EMAÚS: RESURRECCIÓN DE LAS ESPERANZAS FRUSTRADAS
SERMÓN DEL
DOMINGO DE RESURRECCIÓN
TEXTO
BÍBLICO: LUCAS 24:13-35
La languidez
de sus respectivas expresiones hablaba por sí misma. Eran los dos vivos rostros
de la tristeza y del desamparo. Donde hace unos días la sonrisa iluminaba sus
miradas, hoy solo queda la sombra del desespero, la huidiza sospecha de las
represalias por haber seguido a un maestro prometedor, pero que ahora solo era
pasto de la corrupción con que trata la muerte a los cadáveres. Ellos mismos
eran eso, cadáveres andantes, con el corazón roto en mil pedazos, con las
esperanzas hechas añicos, con el alma atravesada por la amargura de aquellos
que ven cómo sus sueños se hacen trizas en un santiamén.
Sus pies
arrastraban el polvo del camino mientras rumiaban sobre todas las cosas que
habían visto en las últimas semanas, sobre los milagros y las palabras de
Jesús, sobre la algazara que recibió con vítores y aplausos su entrada en
Jerusalén. Los hombros caídos y la espalda cargada por un desenlace inesperado
que los había llenado de estupor e incredulidad: la caída del que parecía iba a
ser la solución a los problemas del pueblo judío.
Mientras salían
de Jerusalén, con el temor en los talones y la amenaza de la persecución de
cuantos habían acompañado a Jesús en los últimos tiempos, no cesan de mover la
cabeza de un lado a otro, empeñados en quitar de sus mentes la imagen terrible
y demoledora de su amado maestro colgando de un vergonzoso madero en el
Gólgota. No podían dar crédito a lo que sus llorosos ojos pudieron contemplar
en la cumbre de este monte de infame nombre. No podía ser. ¿Cómo era posible
que alguien que demostró tanta autoridad y tanto poder mientras vivió y caminó
entre nosotros, se dejase atrapar sin hacer nada para defenderse?

> **Objetivo**
Copia el fragmento del sermón que abre con las palabras que contienen "EMAÚS: RESURRECCIÓN DE" y cierra con "en un santiamén.". Sustituye en él "cadáveres" por "difuntos".

(Algunas líneas)
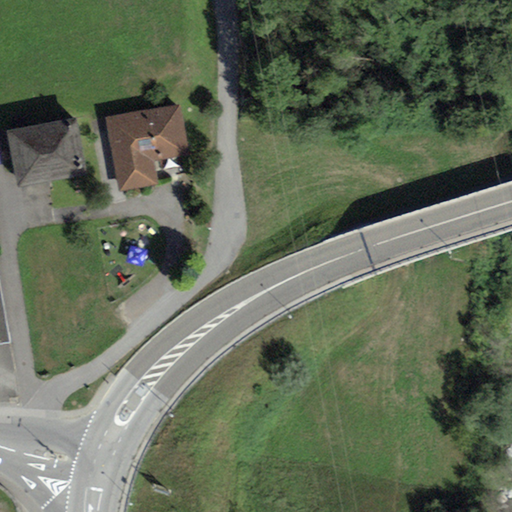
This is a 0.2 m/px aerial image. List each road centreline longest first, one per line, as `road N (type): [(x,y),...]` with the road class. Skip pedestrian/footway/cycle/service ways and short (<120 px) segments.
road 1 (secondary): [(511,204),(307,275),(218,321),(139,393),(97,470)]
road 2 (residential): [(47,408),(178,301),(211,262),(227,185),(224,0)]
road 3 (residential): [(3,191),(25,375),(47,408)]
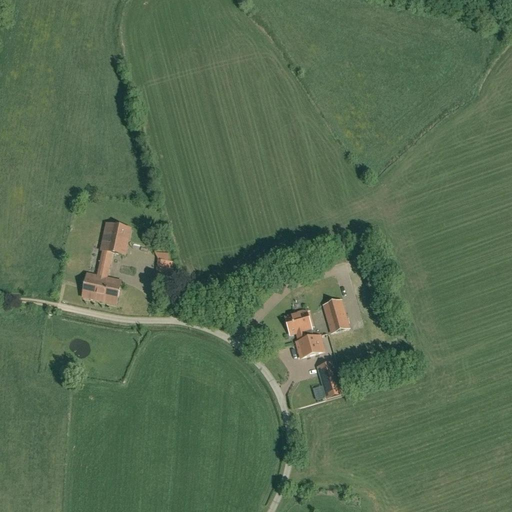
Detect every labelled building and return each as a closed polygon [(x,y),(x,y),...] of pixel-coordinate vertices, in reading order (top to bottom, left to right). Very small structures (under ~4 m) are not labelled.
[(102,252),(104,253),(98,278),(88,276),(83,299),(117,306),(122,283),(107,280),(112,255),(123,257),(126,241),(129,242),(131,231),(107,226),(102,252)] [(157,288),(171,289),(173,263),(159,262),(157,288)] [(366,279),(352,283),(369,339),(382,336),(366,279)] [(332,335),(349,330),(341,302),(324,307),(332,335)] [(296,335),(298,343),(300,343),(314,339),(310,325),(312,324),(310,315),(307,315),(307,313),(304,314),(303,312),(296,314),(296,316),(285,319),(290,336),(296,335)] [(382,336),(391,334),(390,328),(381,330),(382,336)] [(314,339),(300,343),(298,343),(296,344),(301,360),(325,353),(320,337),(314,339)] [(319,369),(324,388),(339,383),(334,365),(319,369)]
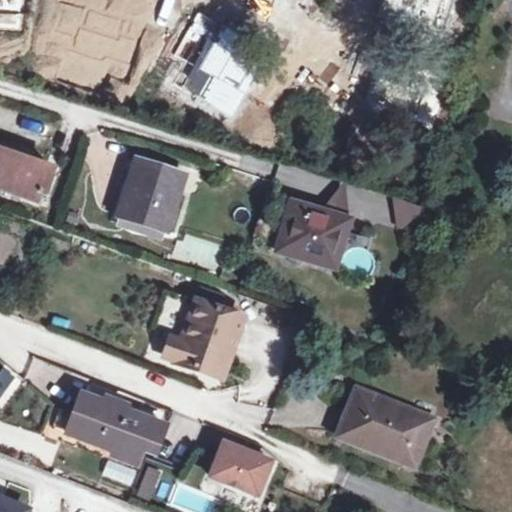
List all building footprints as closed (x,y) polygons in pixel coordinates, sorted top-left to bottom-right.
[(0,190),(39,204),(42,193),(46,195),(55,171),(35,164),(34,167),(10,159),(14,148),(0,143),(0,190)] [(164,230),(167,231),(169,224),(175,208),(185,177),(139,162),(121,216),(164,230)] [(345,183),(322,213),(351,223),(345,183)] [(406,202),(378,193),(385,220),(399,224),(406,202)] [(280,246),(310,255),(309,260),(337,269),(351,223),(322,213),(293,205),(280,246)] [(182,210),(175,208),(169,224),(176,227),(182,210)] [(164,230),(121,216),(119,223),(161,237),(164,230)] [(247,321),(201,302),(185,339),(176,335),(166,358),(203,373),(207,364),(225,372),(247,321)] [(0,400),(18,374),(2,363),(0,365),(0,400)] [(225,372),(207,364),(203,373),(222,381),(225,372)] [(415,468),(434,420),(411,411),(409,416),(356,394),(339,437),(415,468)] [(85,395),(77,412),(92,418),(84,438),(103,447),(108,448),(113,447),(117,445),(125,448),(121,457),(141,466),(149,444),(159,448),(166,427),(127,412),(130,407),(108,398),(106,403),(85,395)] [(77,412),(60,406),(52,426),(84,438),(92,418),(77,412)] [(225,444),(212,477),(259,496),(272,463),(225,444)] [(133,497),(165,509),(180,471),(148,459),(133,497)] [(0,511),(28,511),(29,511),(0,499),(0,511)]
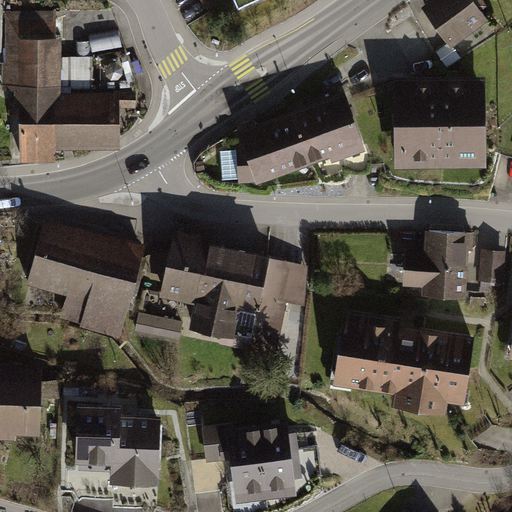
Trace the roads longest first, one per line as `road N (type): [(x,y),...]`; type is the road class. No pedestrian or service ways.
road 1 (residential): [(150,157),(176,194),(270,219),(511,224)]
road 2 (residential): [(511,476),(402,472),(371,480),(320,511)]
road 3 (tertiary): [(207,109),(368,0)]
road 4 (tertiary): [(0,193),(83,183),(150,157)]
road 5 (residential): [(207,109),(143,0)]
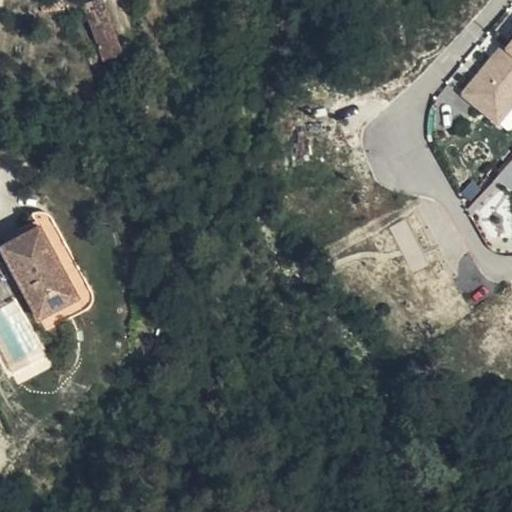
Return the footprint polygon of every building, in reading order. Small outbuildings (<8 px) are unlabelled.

> **Solución**
EMAÚS: RESURRECCIÓN DE LAS ESPERANZAS FRUSTRADAS
SERMÓN DEL
DOMINGO DE RESURRECCIÓN
TEXTO
BÍBLICO: LUCAS 24:13-35
La languidez
de sus respectivas expresiones hablaba por sí misma. Eran los dos vivos rostros
de la tristeza y del desamparo. Donde hace unos días la sonrisa iluminaba sus
miradas, hoy solo queda la sombra del desespero, la huidiza sospecha de las
represalias por haber seguido a un maestro prometedor, pero que ahora solo era
pasto de la corrupción con que trata la muerte a los difuntos. Ellos mismos
eran eso, difuntos andantes, con el corazón roto en mil pedazos, con las
esperanzas hechas añicos, con el alma atravesada por la amargura de aquellos
que ven cómo sus sueños se hacen trizas en un santiamén.